Routine Dental Prophylaxis and Extractions
Routine dental prophylaxis consisting of a complete oral dental examination and odontoplasty of sharp enamel points is important in the health care of horses. Enamel edges should be removed twice yearly during establishment of the permanent dentition, and as frequently as needed thereafter, depending on how the horse is managed. Horses that graze on free range or grass usually require yearly dental prophylaxis; horses that are confined to stalls and essentially fed hay and grain may require twice-yearly oral examinations and dental prophylaxis.
The objective of dental prophylaxis is to remove sharp enamel edges of cheek teeth that might cause soft tissue irritation and any occlusal surface elongations. This procedure is often referred to as "floating" the teeth. Maintaining the normal occlusal surface inhibits the development of irregularities in wear on the dental arcades. Dental prophylaxis can usually be done with simple restraint and/or the use of sedatives. Power equipment is now used more frequently than handheld rasps to grind, balance, and realign the occlusal surfaces of the incisors and cheek teeth. Motorized dental instruments should be used carefully to avoid thermal and pressure trauma to dentin and pulp. This means using low-speed grinders (6,000–12,000 rpm) with short contact times, light pressure, and intermittent water irrigation, while removing no more than 3–5 mm of occlusal surface every 3–6 months.
Sharp edges on wolf teeth have been incriminated as a cause of bit resistance in horses. These small teeth, located just rostral to the upper cheek tooth row, are often extracted in performance horses. This procedure can be done in the standing, sedated horse with the aid of local infiltration anesthesia. The gingival attachment to the tooth is elevated, and a dental luxator or elevator is used to loosen the tooth. A small extraction forceps can be used to grasp the crown and pull the tooth from its socket. Socket healing requires minimal aftercare and minimal diet or work restrictions.

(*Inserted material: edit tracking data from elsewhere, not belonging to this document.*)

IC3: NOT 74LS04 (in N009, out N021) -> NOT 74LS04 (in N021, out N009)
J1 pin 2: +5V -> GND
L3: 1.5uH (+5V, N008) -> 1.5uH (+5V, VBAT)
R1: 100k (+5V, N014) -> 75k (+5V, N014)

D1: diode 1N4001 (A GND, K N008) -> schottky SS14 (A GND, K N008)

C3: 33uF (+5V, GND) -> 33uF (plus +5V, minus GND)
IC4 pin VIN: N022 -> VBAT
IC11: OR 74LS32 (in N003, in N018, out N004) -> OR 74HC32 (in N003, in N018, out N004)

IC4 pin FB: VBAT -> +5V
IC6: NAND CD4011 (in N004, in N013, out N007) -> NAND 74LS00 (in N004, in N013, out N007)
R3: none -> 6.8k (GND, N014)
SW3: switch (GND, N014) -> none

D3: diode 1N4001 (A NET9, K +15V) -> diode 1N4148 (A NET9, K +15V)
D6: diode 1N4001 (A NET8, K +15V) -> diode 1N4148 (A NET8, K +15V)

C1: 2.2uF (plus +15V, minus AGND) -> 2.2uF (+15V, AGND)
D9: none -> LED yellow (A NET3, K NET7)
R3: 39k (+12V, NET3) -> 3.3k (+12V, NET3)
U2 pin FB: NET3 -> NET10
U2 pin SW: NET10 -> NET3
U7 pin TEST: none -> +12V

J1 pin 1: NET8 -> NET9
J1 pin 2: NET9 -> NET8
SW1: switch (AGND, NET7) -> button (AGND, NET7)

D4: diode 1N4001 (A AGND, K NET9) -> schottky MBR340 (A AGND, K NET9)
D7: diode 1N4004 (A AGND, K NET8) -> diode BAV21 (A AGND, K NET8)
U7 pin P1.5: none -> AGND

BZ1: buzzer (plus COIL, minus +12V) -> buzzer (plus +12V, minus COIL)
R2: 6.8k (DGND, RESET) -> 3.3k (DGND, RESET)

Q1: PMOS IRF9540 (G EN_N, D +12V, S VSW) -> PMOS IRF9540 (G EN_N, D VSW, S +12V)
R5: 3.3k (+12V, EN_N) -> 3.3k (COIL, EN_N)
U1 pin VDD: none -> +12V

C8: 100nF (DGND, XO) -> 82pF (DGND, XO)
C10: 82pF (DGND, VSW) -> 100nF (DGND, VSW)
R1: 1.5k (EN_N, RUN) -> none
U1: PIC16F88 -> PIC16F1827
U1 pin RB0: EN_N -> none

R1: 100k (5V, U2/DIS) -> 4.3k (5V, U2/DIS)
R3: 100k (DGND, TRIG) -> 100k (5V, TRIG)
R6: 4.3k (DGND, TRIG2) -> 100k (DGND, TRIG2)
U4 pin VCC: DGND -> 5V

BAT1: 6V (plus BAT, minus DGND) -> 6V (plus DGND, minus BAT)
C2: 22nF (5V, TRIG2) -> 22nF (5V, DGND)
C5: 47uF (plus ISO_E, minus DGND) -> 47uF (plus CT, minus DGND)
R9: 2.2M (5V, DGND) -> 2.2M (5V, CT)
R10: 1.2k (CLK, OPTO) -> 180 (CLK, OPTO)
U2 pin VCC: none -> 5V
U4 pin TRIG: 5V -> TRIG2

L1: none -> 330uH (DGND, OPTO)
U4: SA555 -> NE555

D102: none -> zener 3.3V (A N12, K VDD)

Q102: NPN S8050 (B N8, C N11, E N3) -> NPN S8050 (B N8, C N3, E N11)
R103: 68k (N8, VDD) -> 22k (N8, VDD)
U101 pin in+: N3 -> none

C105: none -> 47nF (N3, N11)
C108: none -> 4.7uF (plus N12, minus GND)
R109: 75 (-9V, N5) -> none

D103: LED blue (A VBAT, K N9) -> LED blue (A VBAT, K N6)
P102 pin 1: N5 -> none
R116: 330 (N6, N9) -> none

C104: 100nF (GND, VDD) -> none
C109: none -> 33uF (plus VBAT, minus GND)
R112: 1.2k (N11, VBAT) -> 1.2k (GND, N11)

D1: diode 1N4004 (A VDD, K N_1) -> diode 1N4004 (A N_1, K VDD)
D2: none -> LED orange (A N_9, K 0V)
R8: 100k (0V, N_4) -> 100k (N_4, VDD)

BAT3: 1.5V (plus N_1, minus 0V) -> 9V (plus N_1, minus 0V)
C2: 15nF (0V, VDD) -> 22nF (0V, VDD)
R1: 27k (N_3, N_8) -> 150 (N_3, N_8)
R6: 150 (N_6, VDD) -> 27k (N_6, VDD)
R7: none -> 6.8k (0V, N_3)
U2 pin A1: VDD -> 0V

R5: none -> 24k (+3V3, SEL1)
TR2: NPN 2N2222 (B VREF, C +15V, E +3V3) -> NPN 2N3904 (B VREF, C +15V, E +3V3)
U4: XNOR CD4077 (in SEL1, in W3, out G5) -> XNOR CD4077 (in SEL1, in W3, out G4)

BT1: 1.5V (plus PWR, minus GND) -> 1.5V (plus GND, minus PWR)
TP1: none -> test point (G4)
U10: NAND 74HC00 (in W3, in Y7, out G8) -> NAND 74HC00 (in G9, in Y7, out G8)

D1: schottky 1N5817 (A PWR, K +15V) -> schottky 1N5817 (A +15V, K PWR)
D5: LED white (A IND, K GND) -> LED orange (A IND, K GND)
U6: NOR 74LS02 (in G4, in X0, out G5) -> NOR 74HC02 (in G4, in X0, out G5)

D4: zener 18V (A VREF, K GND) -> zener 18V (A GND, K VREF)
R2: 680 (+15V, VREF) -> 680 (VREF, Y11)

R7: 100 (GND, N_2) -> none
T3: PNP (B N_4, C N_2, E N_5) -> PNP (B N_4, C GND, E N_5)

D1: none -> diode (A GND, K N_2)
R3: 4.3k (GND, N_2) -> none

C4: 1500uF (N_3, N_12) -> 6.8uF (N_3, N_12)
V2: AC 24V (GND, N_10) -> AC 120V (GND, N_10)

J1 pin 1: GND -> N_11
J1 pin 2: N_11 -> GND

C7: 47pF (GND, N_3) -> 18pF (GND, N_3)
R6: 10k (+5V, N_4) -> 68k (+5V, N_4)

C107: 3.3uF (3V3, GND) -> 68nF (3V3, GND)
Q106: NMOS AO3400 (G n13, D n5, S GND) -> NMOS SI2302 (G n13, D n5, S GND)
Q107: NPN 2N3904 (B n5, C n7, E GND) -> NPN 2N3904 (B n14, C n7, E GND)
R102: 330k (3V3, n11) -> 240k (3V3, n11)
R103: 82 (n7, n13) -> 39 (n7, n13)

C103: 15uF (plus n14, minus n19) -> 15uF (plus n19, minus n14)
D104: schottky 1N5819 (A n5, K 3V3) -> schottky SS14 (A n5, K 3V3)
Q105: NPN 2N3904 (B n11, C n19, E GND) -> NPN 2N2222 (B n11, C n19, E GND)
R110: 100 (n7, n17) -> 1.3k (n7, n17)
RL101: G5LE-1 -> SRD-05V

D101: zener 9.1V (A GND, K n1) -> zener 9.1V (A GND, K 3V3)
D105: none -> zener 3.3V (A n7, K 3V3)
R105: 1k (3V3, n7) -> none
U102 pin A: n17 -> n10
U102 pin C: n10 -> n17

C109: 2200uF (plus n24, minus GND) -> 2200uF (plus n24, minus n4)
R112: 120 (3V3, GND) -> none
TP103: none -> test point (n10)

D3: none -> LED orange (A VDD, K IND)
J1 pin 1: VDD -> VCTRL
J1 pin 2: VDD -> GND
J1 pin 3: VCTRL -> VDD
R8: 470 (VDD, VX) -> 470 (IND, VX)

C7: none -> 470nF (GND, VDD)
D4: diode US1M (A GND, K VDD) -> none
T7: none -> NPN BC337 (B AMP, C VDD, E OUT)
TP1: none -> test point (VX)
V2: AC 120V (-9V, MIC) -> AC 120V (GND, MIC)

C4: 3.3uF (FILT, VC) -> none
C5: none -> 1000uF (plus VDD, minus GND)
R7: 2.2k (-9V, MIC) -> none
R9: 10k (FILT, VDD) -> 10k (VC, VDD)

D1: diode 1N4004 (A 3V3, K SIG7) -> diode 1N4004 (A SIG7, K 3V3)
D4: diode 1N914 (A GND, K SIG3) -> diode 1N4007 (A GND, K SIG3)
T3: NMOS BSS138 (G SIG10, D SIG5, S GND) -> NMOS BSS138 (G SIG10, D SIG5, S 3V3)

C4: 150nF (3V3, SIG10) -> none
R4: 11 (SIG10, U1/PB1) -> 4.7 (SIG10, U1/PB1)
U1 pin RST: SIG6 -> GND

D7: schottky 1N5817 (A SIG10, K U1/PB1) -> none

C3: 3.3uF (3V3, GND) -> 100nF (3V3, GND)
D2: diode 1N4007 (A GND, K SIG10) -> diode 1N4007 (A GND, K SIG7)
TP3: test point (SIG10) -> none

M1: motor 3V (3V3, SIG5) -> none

Most dental procedures can be performed on the standing, sedated horse with or without the use of regional anesthesia, but some major dental procedures (eg, extractions, repulsions and fracture repairs) require general anesthesia. Radiographic evaluation and protection of the airway from debris are necessary in most cases. Some decayed teeth can be extracted orally by the use of molar separators, extraction forceps, and elevators. In some cases, however, surgical exposure and tooth repulsion or sectioning and elevation are preferred over extraction. Tooth preservation by root-end resection and endodontic treatment has demonstrated that extraction is not required in all cases of dental decay in horses.